National co-champions

NCAA Tournament, College Cup vs. Saint Louis, T 0–0
- Conference: Independent
- Record: 12–0–2
- Head coach: Gene Kenney (12th season);
- Home stadium: Old College Field

= 1967 Michigan State Spartans men's soccer team =

Michigan State 1967 soccer season

The 1967 Michigan State Spartans men's soccer team represented Michigan State University during the 1967 NCAA soccer season. The Spartans played at Spartan Stadium in East Lansing, Michigan and were coached by 12th-year head coach, Gene Kenney. The Spartans competed as an independent.

The 1967 season was one of the most successful season in program history, as they were declared NCAA co-champions along with the Saint Louis Billikens, making it one of two seasons the Spartans won the NCAA title in men's soccer.
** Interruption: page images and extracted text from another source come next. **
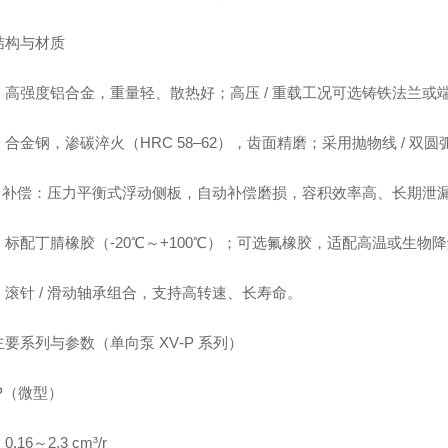
结构与材质
：高强度铝合金，重量轻、散热好；高压 / 重载工况可选铸铁法兰或
合金钢，渗碳淬火（HRC 58–62），齿面精磨；采用抛物线 / 
 / 补偿：压力平衡式浮动侧板，自动补偿磨损，容积效率高、长期泄
：标配丁腈橡胶（-20℃～+100℃）；可选氟橡胶，适配高温或生物
：滚针 / 滑动轴承组合，支持高转速、长寿命。
要系列与参数（单向泵 XV‑P 系列）
0P（微型）
.16～2.3 cm³/r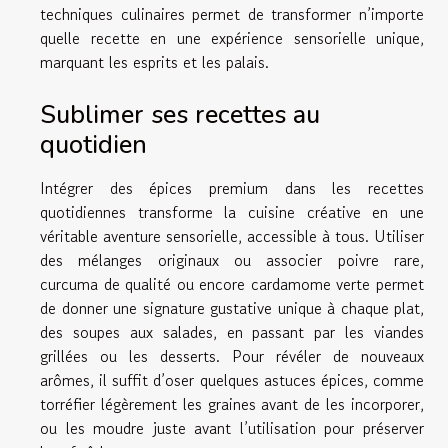
techniques culinaires permet de transformer n’importe
quelle recette en une expérience sensorielle unique,
marquant les esprits et les palais.
Sublimer ses recettes au
quotidien
Intégrer des épices premium dans les recettes
quotidiennes transforme la cuisine créative en une
véritable aventure sensorielle, accessible à tous. Utiliser
des mélanges originaux ou associer poivre rare,
curcuma de qualité ou encore cardamome verte permet
de donner une signature gustative unique à chaque plat,
des soupes aux salades, en passant par les viandes
grillées ou les desserts. Pour révéler de nouveaux
arômes, il suffit d’oser quelques astuces épices, comme
torréfier légèrement les graines avant de les incorporer,
ou les moudre juste avant l’utilisation pour préserver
The team was considered to be part of the 1960s golden age of Michigan State sports, where their wrestling and football teams also won national titles during that time.

== Roster ==
The following players are known to be part of the team's 1967 roster.

| No. | Pos. | Nation | Player |
|---|---|---|---|
| — | MF | USA | Alex Skotarek |
| — | FW | USA | Gary McBrady |
| — | FW | JAM | Trevor Harris |
| — | FW | JAM | Tony Keyes |
| — | MF | USA | Ernie Tuscherer |
| — | GK | USA | Joe Baum |
| — | FW | USA | Guy Busch |
| — | FW | USA | Tom Kreft |
| — | DF | USA | Peter Hens |
| — | DF | USA | Ken Hamann |
| — | FW | USA | John Zensen |

| No. | Pos. | Nation | Player |
|---|---|---|---|
| — | DF | USA | Ed Skotararek |
| — | DF | USA | Bert Jacobsen |
| — | DF | USA | Tom Belloli |
| — | DF | USA | Denny Boles |
| — | DF | USA | Terry Sanders |
| — | DF | USA | Nick Archer |
| — | FW | USA | Bill Myerson |
| — | MF | USA | Barry Tiemann |
| — | FW | USA | Rich Nelke |
| — | GK | USA | Orhan Enuston |
| — | FW | USA | Dave Trace |

== Schedule ==

Regular season

NCAA Tournament

| Date Time, TV | Rank^{#} | Opponent^{#} | Result | Record | Site City, State |
Regular season
| 09/23/1967* |  | Purdue | W 11–0 | 1–0–0 | Old College Field East Lansing, Michigan |
| 09/26/1967* |  | Calvin | W 7–1 | 2–0–0 | Old College Field East Lansing, Michigan |
| 09/30/1967* |  | at Pittsburgh | W 1–0 | 3–0–0 | Pitt Stadium Pittsburgh |
| 10/06/1967* |  | at Denver | W 3–1 | 4–0–0 | All-City Stadium Denver, Colorado |
| 10/08/1967* |  | at Air Force | W 4–0 | 5–0–0 | Falcon Stadium Colorado Springs, Colorado |
| 10/14/1967* |  | at Akron | W 4–2 | 6–0–0 | Old College Field East Lansing, Michigan |
| 10/18/1967* |  | at Ball State | W 11–0 | 6–0–0 | Cardinal Stadium Muncie, Indiana |
| 10/21/1967* |  | Denison | W 12–1 | 7–0–0 | Old College Field East Lansing, Michigan |
| 10/30/1967* |  | Saint Louis | T 3–3 | 8–0–1 | Old College Field East Lansing, Michigan |
| 11/03/1967* |  | Ohio | W 6–1 | 9–0–1 | Peden Stadium Athens, Ohio |
NCAA Tournament
| 11/18/1967* |  | Maryland Round of 16 | W 4–1 | 10–0–1 | Old College Field East Lansing, Michigan |
| 11/25/1967* |  | Akron Quarterfinals | W 3–1 | 11–0–1 | Old College Field East Lansing, Michigan |
| 11/30/1967* |  | Long Island Semifinals | W 4–0 | 12–0–1 | Busch Memorial Stadium St. Louis, Missouri |
| 12/02/1967* |  | Saint Louis National Championship | T 0–0 | 12–0–2 | Busch Memorial Stadium St. Louis, Missouri |
*Non-conference game. ^{#}Rankings from United Soccer Coaches. (#) Tournament seedings in parentheses.